**Task details**
Every entry in the listing is to be reproduced exactly.

**Information supplied**
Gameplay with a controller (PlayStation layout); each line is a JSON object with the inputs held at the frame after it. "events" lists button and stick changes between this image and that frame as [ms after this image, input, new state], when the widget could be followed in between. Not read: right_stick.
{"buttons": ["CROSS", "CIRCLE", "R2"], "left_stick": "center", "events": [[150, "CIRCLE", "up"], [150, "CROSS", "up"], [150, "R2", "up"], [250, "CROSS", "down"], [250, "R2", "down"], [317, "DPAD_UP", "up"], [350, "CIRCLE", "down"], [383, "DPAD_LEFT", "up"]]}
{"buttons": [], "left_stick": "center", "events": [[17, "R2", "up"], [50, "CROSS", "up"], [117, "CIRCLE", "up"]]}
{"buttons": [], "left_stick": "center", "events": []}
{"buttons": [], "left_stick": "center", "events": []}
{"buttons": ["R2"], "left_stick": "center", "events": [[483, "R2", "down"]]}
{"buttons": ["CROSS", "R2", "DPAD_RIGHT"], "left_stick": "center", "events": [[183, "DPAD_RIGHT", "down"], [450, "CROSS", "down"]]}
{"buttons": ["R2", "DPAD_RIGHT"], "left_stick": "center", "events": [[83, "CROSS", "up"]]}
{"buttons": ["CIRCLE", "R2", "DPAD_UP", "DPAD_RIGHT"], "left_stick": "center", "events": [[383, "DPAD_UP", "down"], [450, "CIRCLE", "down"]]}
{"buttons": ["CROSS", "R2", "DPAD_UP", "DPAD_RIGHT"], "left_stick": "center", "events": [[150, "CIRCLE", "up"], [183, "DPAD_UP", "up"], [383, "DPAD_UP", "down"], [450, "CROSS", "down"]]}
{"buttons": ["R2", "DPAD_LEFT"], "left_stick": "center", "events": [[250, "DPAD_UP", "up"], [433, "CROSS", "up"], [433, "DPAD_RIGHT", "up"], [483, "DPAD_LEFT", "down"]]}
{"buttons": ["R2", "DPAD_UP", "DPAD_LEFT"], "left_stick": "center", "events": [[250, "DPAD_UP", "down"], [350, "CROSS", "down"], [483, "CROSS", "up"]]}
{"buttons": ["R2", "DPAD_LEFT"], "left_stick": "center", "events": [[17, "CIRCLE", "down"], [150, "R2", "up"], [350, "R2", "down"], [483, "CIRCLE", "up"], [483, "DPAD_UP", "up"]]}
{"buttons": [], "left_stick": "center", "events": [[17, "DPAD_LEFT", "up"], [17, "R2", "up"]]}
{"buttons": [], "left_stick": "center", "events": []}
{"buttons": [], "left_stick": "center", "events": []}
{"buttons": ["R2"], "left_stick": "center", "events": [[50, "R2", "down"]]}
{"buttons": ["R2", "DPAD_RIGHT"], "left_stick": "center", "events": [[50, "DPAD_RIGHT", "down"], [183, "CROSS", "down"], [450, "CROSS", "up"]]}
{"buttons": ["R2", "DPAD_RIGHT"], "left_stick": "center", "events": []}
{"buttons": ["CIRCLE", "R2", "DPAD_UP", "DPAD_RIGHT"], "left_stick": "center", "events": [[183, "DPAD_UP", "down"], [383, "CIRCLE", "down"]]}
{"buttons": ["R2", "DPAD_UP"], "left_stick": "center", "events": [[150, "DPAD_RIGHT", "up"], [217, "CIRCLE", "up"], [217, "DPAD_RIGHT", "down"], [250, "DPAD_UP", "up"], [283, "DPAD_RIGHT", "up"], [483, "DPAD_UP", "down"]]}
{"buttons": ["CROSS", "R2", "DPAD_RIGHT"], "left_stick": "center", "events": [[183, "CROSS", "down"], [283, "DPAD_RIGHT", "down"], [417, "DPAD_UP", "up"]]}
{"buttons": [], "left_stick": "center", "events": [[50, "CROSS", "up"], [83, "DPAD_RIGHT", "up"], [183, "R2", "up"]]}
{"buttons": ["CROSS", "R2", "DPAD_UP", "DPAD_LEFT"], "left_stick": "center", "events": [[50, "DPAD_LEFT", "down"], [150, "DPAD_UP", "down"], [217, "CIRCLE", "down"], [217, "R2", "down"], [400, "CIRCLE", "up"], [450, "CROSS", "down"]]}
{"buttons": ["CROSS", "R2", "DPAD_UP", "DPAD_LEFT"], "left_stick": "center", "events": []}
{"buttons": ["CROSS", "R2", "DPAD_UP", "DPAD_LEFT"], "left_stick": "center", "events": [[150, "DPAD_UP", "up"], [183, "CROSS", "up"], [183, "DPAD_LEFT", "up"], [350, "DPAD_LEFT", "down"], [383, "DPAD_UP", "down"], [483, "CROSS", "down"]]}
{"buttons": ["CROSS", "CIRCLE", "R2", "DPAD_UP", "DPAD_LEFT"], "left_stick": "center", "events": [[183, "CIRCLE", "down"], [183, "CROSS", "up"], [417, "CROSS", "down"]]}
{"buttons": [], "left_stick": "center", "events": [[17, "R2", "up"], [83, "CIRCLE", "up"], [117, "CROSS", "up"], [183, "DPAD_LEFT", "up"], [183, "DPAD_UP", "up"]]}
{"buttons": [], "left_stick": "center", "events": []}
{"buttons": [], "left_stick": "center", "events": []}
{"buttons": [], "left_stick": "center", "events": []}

**Solved problem**
Gameplay with a controller (PlayStation layout); each line is a JSON object with the inputs held at the frame after it. "events" lists button and stick changes between this image and that frame as [ms after this image, input, new state], when the widget could be followed in between. Not read: right_stick.
{"buttons": ["CROSS", "CIRCLE", "R2"], "left_stick": "center", "events": [[150, "CIRCLE", "up"], [150, "CROSS", "up"], [150, "R2", "up"], [250, "CROSS", "down"], [250, "R2", "down"], [317, "DPAD_UP", "up"], [350, "CIRCLE", "down"], [383, "DPAD_LEFT", "up"]]}
{"buttons": [], "left_stick": "center", "events": [[17, "R2", "up"], [50, "CROSS", "up"], [117, "CIRCLE", "up"]]}
{"buttons": [], "left_stick": "center", "events": []}
{"buttons": [], "left_stick": "center", "events": []}
{"buttons": ["R2"], "left_stick": "center", "events": [[483, "R2", "down"]]}
{"buttons": ["CROSS", "R2", "DPAD_RIGHT"], "left_stick": "center", "events": [[183, "DPAD_RIGHT", "down"], [450, "CROSS", "down"]]}
{"buttons": ["R2", "DPAD_RIGHT"], "left_stick": "center", "events": [[83, "CROSS", "up"]]}
{"buttons": ["CIRCLE", "R2", "DPAD_UP", "DPAD_RIGHT"], "left_stick": "center", "events": [[383, "DPAD_UP", "down"], [450, "CIRCLE", "down"]]}
{"buttons": ["CROSS", "R2", "DPAD_UP", "DPAD_RIGHT"], "left_stick": "center", "events": [[150, "CIRCLE", "up"], [183, "DPAD_UP", "up"], [383, "DPAD_UP", "down"], [450, "CROSS", "down"]]}
{"buttons": ["R2", "DPAD_LEFT"], "left_stick": "center", "events": [[250, "DPAD_UP", "up"], [433, "CROSS", "up"], [433, "DPAD_RIGHT", "up"], [483, "DPAD_LEFT", "down"]]}
{"buttons": ["R2", "DPAD_UP", "DPAD_LEFT"], "left_stick": "center", "events": [[250, "DPAD_UP", "down"], [350, "CROSS", "down"], [483, "CROSS", "up"]]}
{"buttons": ["R2", "DPAD_LEFT"], "left_stick": "center", "events": [[17, "CIRCLE", "down"], [150, "R2", "up"], [350, "R2", "down"], [483, "CIRCLE", "up"], [483, "DPAD_UP", "up"]]}
{"buttons": [], "left_stick": "center", "events": [[17, "DPAD_LEFT", "up"], [17, "R2", "up"]]}
{"buttons": [], "left_stick": "center", "events": []}
{"buttons": [], "left_stick": "center", "events": []}
{"buttons": ["R2"], "left_stick": "center", "events": [[50, "R2", "down"]]}
{"buttons": ["R2", "DPAD_RIGHT"], "left_stick": "center", "events": [[50, "DPAD_RIGHT", "down"], [183, "CROSS", "down"], [450, "CROSS", "up"]]}
{"buttons": ["R2", "DPAD_RIGHT"], "left_stick": "center", "events": []}
{"buttons": ["CIRCLE", "R2", "DPAD_UP", "DPAD_RIGHT"], "left_stick": "center", "events": [[183, "DPAD_UP", "down"], [383, "CIRCLE", "down"]]}
{"buttons": ["R2", "DPAD_UP"], "left_stick": "center", "events": [[150, "DPAD_RIGHT", "up"], [217, "CIRCLE", "up"], [217, "DPAD_RIGHT", "down"], [250, "DPAD_UP", "up"], [283, "DPAD_RIGHT", "up"], [483, "DPAD_UP", "down"]]}
{"buttons": ["CROSS", "R2", "DPAD_RIGHT"], "left_stick": "center", "events": [[183, "CROSS", "down"], [283, "DPAD_RIGHT", "down"], [417, "DPAD_UP", "up"]]}
{"buttons": [], "left_stick": "center", "events": [[50, "CROSS", "up"], [83, "DPAD_RIGHT", "up"], [183, "R2", "up"]]}
{"buttons": ["CROSS", "R2", "DPAD_UP", "DPAD_LEFT"], "left_stick": "center", "events": [[50, "DPAD_LEFT", "down"], [150, "DPAD_UP", "down"], [217, "CIRCLE", "down"], [217, "R2", "down"], [400, "CIRCLE", "up"], [450, "CROSS", "down"]]}
{"buttons": ["CROSS", "R2", "DPAD_UP", "DPAD_LEFT"], "left_stick": "center", "events": []}
{"buttons": ["CROSS", "R2", "DPAD_UP", "DPAD_LEFT"], "left_stick": "center", "events": [[150, "DPAD_UP", "up"], [183, "CROSS", "up"], [183, "DPAD_LEFT", "up"], [350, "DPAD_LEFT", "down"], [383, "DPAD_UP", "down"], [483, "CROSS", "down"]]}
{"buttons": ["CROSS", "CIRCLE", "R2", "DPAD_UP", "DPAD_LEFT"], "left_stick": "center", "events": [[183, "CIRCLE", "down"], [183, "CROSS", "up"], [417, "CROSS", "down"]]}
{"buttons": [], "left_stick": "center", "events": [[17, "R2", "up"], [83, "CIRCLE", "up"], [117, "CROSS", "up"], [183, "DPAD_LEFT", "up"], [183, "DPAD_UP", "up"]]}
{"buttons": [], "left_stick": "center", "events": []}
{"buttons": [], "left_stick": "center", "events": []}
{"buttons": [], "left_stick": "center", "events": []}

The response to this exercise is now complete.